Inoltre, dubitiamo fortemente che i signori beccati sul fatto avessero segnalato la propria posizione come dovrebbe fare chiunque s’immerga di notte…
Insomma, la lista dei reati commessi è con ogni probabilità più lunga di quella della spesa che si fa al mercato del sabato per tutta la famiglia. Eppure nei media solo qualcuno – e prevalentemente sui commenti ospitati in fondo agli articoli – puntualizza che sarebbe ingiusto chiamare subacquei sportivi questi predoni del mare, che con i sub sportivi non c’entrano nulla e non vanno confusi, in quanto l’azione che compiono è in realtà puro, semplice e volgare bracconaggio a danno di specie (come la cernia) che tutta la letteratura scientifica ha dimostrato essere stata la più bersagliata e depauperata da questo genere di “pescatori”.

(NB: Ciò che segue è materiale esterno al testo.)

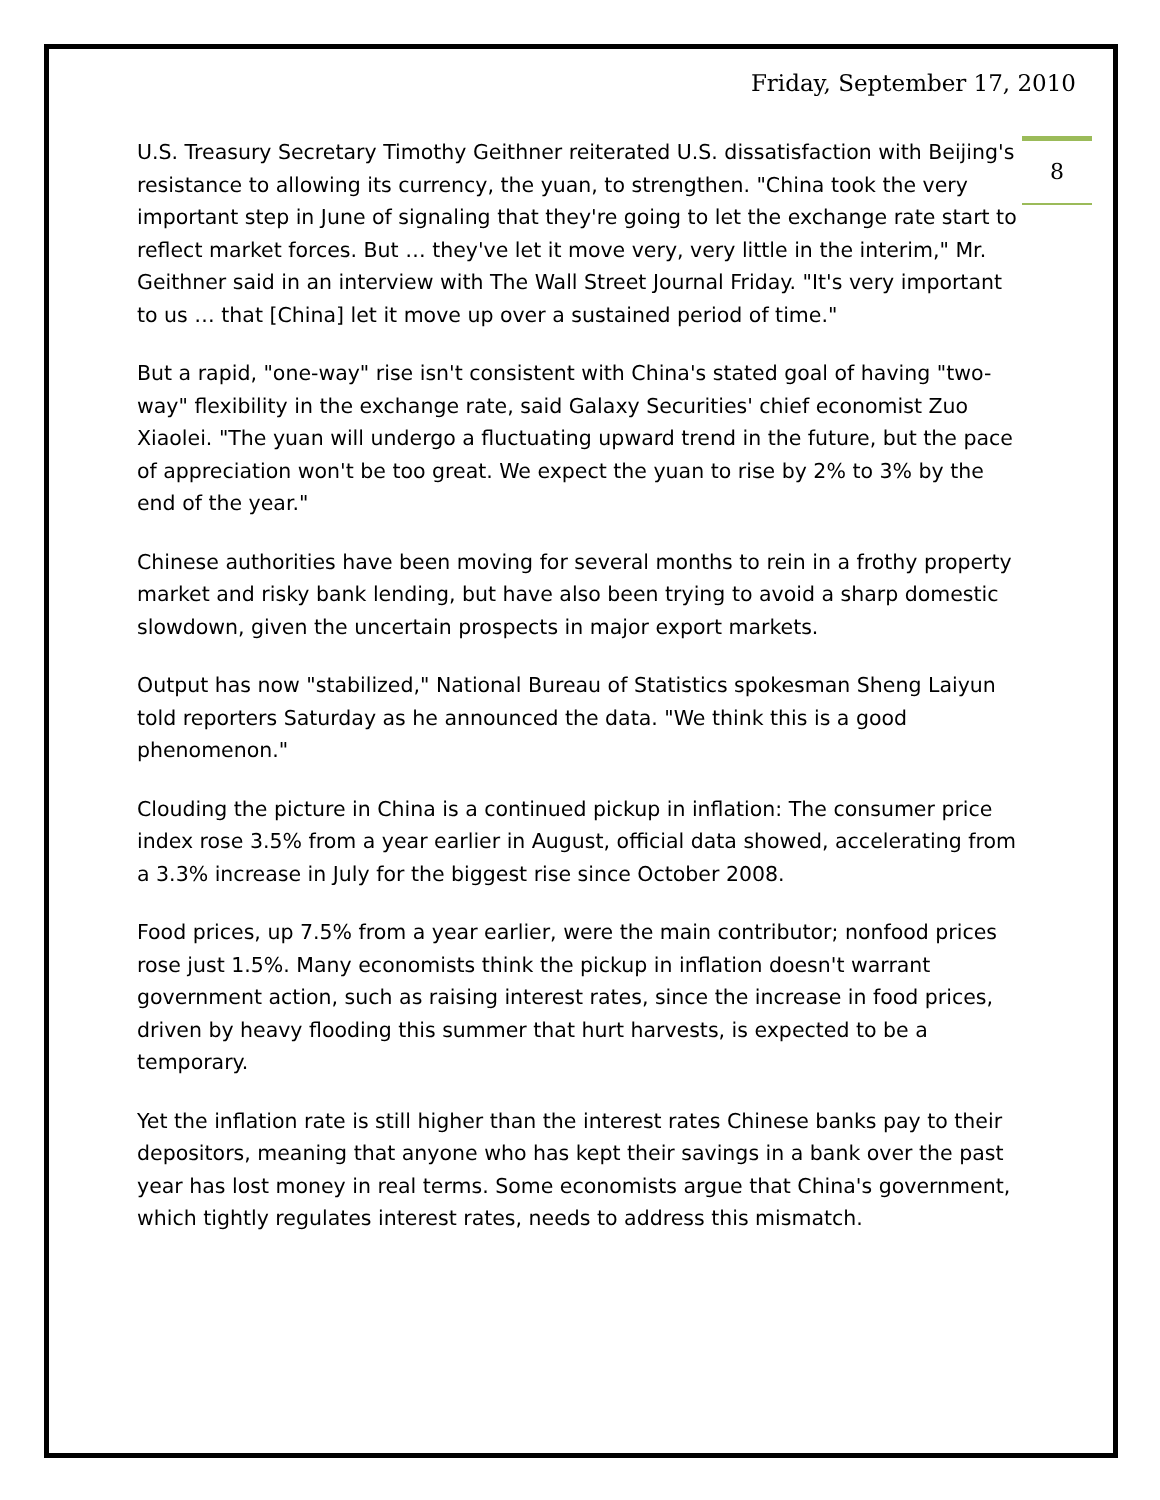Friday, September 17, 2010
8
U.S. Treasury Secretary Timothy Geithner reiterated U.S. dissatisfaction with Beijing's resistance to allowing its currency, the yuan, to strengthen. "China took the very important step in June of signaling that they're going to let the exchange rate start to reflect market forces. But … they've let it move very, very little in the interim," Mr. Geithner said in an interview with The Wall Street Journal Friday. "It's very important to us … that [China] let it move up over a sustained period of time."
But a rapid, "one-way" rise isn't consistent with China's stated goal of having "two-way" flexibility in the exchange rate, said Galaxy Securities' chief economist Zuo Xiaolei. "The yuan will undergo a fluctuating upward trend in the future, but the pace of appreciation won't be too great. We expect the yuan to rise by 2% to 3% by the end of the year."
Chinese authorities have been moving for several months to rein in a frothy property market and risky bank lending, but have also been trying to avoid a sharp domestic slowdown, given the uncertain prospects in major export markets.
Output has now "stabilized," National Bureau of Statistics spokesman Sheng Laiyun told reporters Saturday as he announced the data. "We think this is a good phenomenon."
Clouding the picture in China is a continued pickup in inflation: The consumer price index rose 3.5% from a year earlier in August, official data showed, accelerating from a 3.3% increase in July for the biggest rise since October 2008.
Food prices, up 7.5% from a year earlier, were the main contributor; nonfood prices rose just 1.5%. Many economists think the pickup in inflation doesn't warrant government action, such as raising interest rates, since the increase in food prices, driven by heavy flooding this summer that hurt harvests, is expected to be a temporary.
Yet the inflation rate is still higher than the interest rates Chinese banks pay to their depositors, meaning that anyone who has kept their savings in a bank over the past year has lost money in real terms. Some economists argue that China's government, which tightly regulates interest rates, needs to address this mismatch.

Si tratta in più di danneggiatori del patrimonio comune: ormai tutti sanno che una cernia, specie in zone di frequentazione naturalistica guidata, come nella prossimità delle Aree Marine Protette, vale molto più da viva che da morta.
Eppure si deve ancora leggere di episodi del genere in cui qualcuno tenta l’immediato e facile vantaggio (il proprio e quello solo di qualcun altro, in questo caso il ristorante complice di zona) a scapito di tutti, prelevando illecitamente dal loro habitat animali stupendi da fotografare e filmare, che impiegano anni per arrivare a dimensioni apprezzabili all’osservazione.

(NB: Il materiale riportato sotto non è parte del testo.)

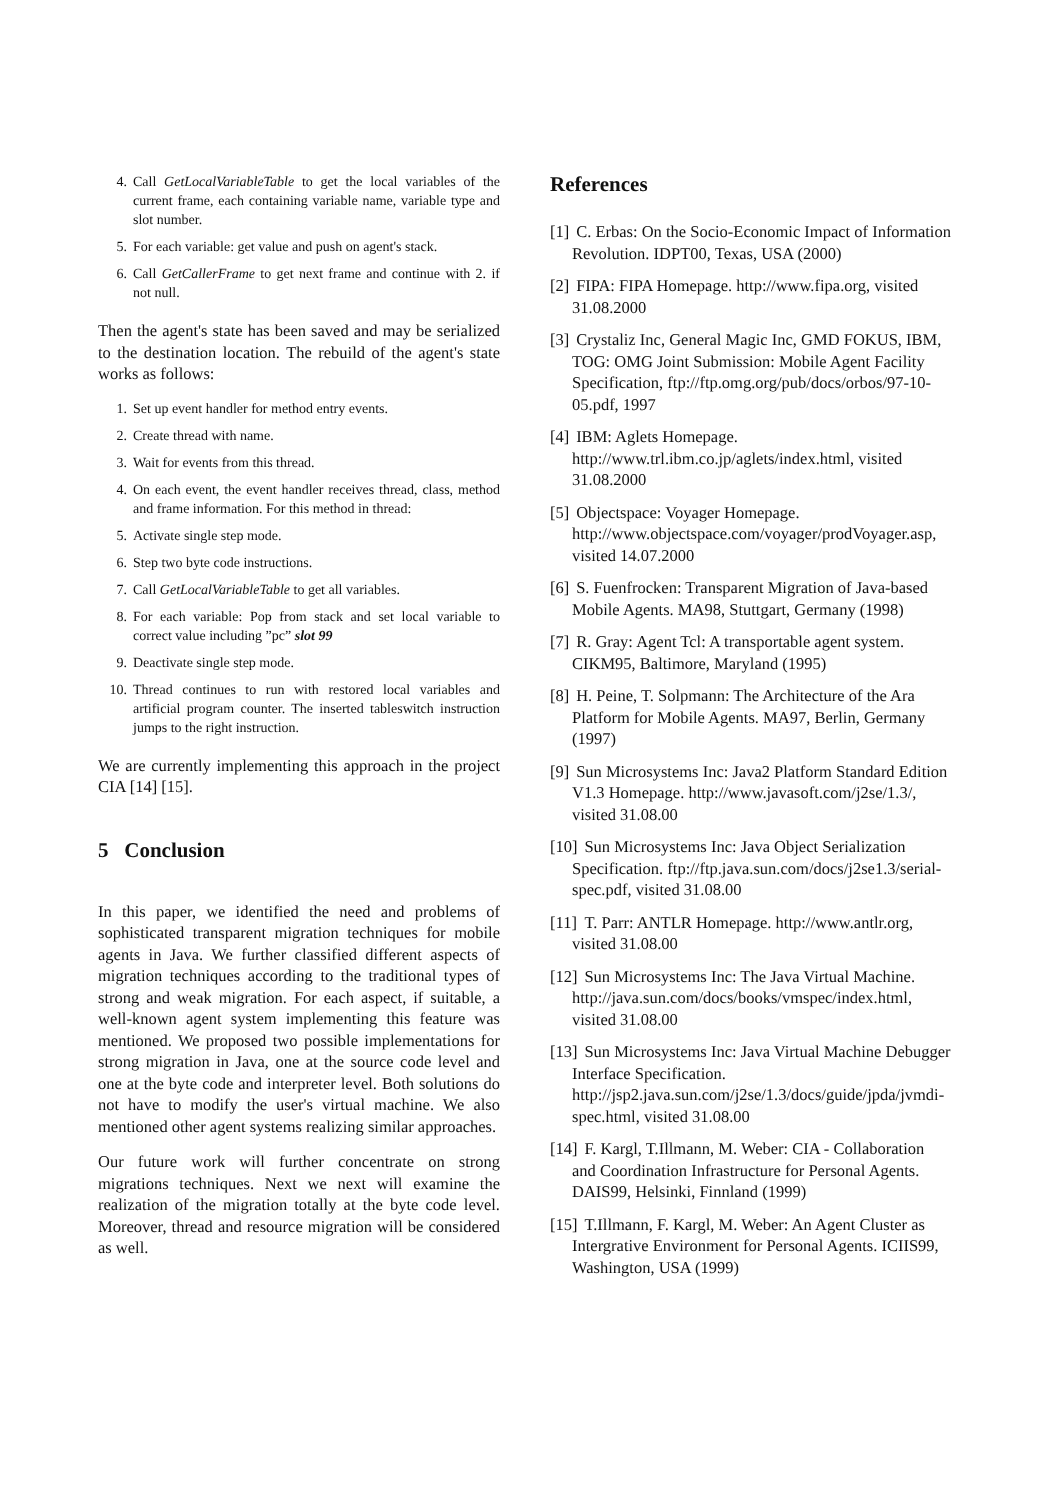4. Call GetLocalVariableTable to get the local variables of the current frame, each containing variable name, variable type and slot number.
5. For each variable: get value and push on agent's stack.
6. Call GetCallerFrame to get next frame and continue with 2. if not null.
Then the agent's state has been saved and may be serialized to the destination location. The rebuild of the agent's state works as follows:
1. Set up event handler for method entry events.
2. Create thread with name.
3. Wait for events from this thread.
4. On each event, the event handler receives thread, class, method and frame information. For this method in thread:
5. Activate single step mode.
6. Step two byte code instructions.
7. Call GetLocalVariableTable to get all variables.
8. For each variable: Pop from stack and set local variable to correct value including ”pc” slot 99
9. Deactivate single step mode.
10. Thread continues to run with restored local variables and artificial program counter. The inserted tableswitch instruction jumps to the right instruction.
We are currently implementing this approach in the project CIA [14] [15].
5 Conclusion
In this paper, we identified the need and problems of sophisticated transparent migration techniques for mobile agents in Java. We further classified different aspects of migration techniques according to the traditional types of strong and weak migration. For each aspect, if suitable, a well-known agent system implementing this feature was mentioned. We proposed two possible implementations for strong migration in Java, one at the source code level and one at the byte code and interpreter level. Both solutions do not have to modify the user's virtual machine. We also mentioned other agent systems realizing similar approaches.
Our future work will further concentrate on strong migrations techniques. Next we next will examine the realization of the migration totally at the byte code level. Moreover, thread and resource migration will be considered as well.
References
[1] C. Erbas: On the Socio-Economic Impact of Information Revolution. IDPT00, Texas, USA (2000)
[2] FIPA: FIPA Homepage. http://www.fipa.org, visited 31.08.2000
[3] Crystaliz Inc, General Magic Inc, GMD FOKUS, IBM, TOG: OMG Joint Submission: Mobile Agent Facility Specification, ftp://ftp.omg.org/pub/docs/orbos/97-10-05.pdf, 1997
[4] IBM: Aglets Homepage. http://www.trl.ibm.co.jp/aglets/index.html, visited 31.08.2000
[5] Objectspace: Voyager Homepage. http://www.objectspace.com/voyager/prodVoyager.asp, visited 14.07.2000
[6] S. Fuenfrocken: Transparent Migration of Java-based Mobile Agents. MA98, Stuttgart, Germany (1998)
[7] R. Gray: Agent Tcl: A transportable agent system. CIKM95, Baltimore, Maryland (1995)
[8] H. Peine, T. Solpmann: The Architecture of the Ara Platform for Mobile Agents. MA97, Berlin, Germany (1997)
[9] Sun Microsystems Inc: Java2 Platform Standard Edition V1.3 Homepage. http://www.javasoft.com/j2se/1.3/, visited 31.08.00
[10] Sun Microsystems Inc: Java Object Serialization Specification. ftp://ftp.java.sun.com/docs/j2se1.3/serial-spec.pdf, visited 31.08.00
[11] T. Parr: ANTLR Homepage. http://www.antlr.org, visited 31.08.00
[12] Sun Microsystems Inc: The Java Virtual Machine. http://java.sun.com/docs/books/vmspec/index.html, visited 31.08.00
[13] Sun Microsystems Inc: Java Virtual Machine Debugger Interface Specification. http://jsp2.java.sun.com/j2se/1.3/docs/guide/jpda/jvmdi-spec.html, visited 31.08.00
[14] F. Kargl, T.Illmann, M. Weber: CIA - Collaboration and Coordination Infrastructure for Personal Agents. DAIS99, Helsinki, Finnland (1999)
[15] T.Illmann, F. Kargl, M. Weber: An Agent Cluster as Intergrative Environment for Personal Agents. ICIIS99, Washington, USA (1999)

La cosa crea inoltre un danno d’immagine a chi s’immerge invece correttamente in apnea in orari consentiti praticando la pesca in apnea, appunto rinominata così già moltissimi anni fa proprio per sottolinearne la sostenibilità: il pescatore in apnea porta avanti la pesca più selettiva che si possa immaginare perché è l’unico in grado di stimare a vista la propria preda prima del tiro e decidere quindi se sia il caso di scoccarlo o meno in base a molti fattori, come stagionalità, dimensioni, specie, periodo riproduttivo ecc. Ma soprattutto pratica tutte le sue azioni senza poter respirare sott’acqua e spesso per questo rischia moltissimo, come ogni anno le cronache purtroppo testimoniano.
E allora ci chiediamo: se in montagna non si parla tanto di “cacciatori di frodo” quanto di “cacciatori” da un lato e “bracconieri” dall’altro e si appartiene o all’una o all’altra categoria, perché mai in mare è tanto difficile esprimere le cose così come stanno?

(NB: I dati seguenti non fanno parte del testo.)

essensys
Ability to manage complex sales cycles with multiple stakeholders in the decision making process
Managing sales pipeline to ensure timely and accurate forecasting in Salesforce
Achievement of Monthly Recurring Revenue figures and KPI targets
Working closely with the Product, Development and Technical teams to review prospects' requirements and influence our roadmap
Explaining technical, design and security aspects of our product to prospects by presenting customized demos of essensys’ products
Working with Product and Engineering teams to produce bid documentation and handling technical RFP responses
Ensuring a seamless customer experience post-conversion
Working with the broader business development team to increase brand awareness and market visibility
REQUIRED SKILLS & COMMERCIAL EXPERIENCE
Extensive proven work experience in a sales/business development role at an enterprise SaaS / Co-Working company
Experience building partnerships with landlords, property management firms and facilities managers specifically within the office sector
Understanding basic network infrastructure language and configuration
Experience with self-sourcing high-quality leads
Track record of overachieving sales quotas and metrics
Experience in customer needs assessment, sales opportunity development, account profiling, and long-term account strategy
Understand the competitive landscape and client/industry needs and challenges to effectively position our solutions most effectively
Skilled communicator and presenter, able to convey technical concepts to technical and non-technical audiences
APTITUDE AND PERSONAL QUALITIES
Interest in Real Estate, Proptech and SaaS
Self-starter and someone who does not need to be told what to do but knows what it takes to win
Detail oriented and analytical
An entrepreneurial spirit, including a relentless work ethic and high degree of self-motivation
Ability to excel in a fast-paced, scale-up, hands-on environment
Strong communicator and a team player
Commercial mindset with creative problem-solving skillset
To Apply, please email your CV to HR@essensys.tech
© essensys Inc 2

Nel caso in questione le notizie riportano del sequestro di tutta l’attrezzatura e di ammende di 3.000 euro a persona per i bracconieri, ma francamente ci sembrano ancora poca cosa al confronto del danno creato all’ambiente, alla collettività, ai subacquei veri e ai pescatori onesti. Anche l’aspetto dell’anonimato concesso al ristorante lascia perplessi: cos’è, per un problema di privacy? Ma perché non si può sapere tutti quale sia l’esercizio in questione (visto che l’illecito è stato accertato e sanzionato), così da poter essere messi in condizione di scegliere consapevolmente di boicottarlo come clienti andando a cena altrove?
Ci auguriamo venga un giorno in cui la stampa, anche quella locale, abbia il coraggio e le informazioni giuste per usare con chiarezza le parole che servono. Il bracconaggio è un gesto ignobile prima che illegale – anche sul mare! – e chi se ne rende protagonista o complice dovrebbe essere coperto di vergogna da tutti indistintamente, oltreché incriminato. Forse allora questo comincerà a valere anche più di qualsiasi ammenda o sequestro.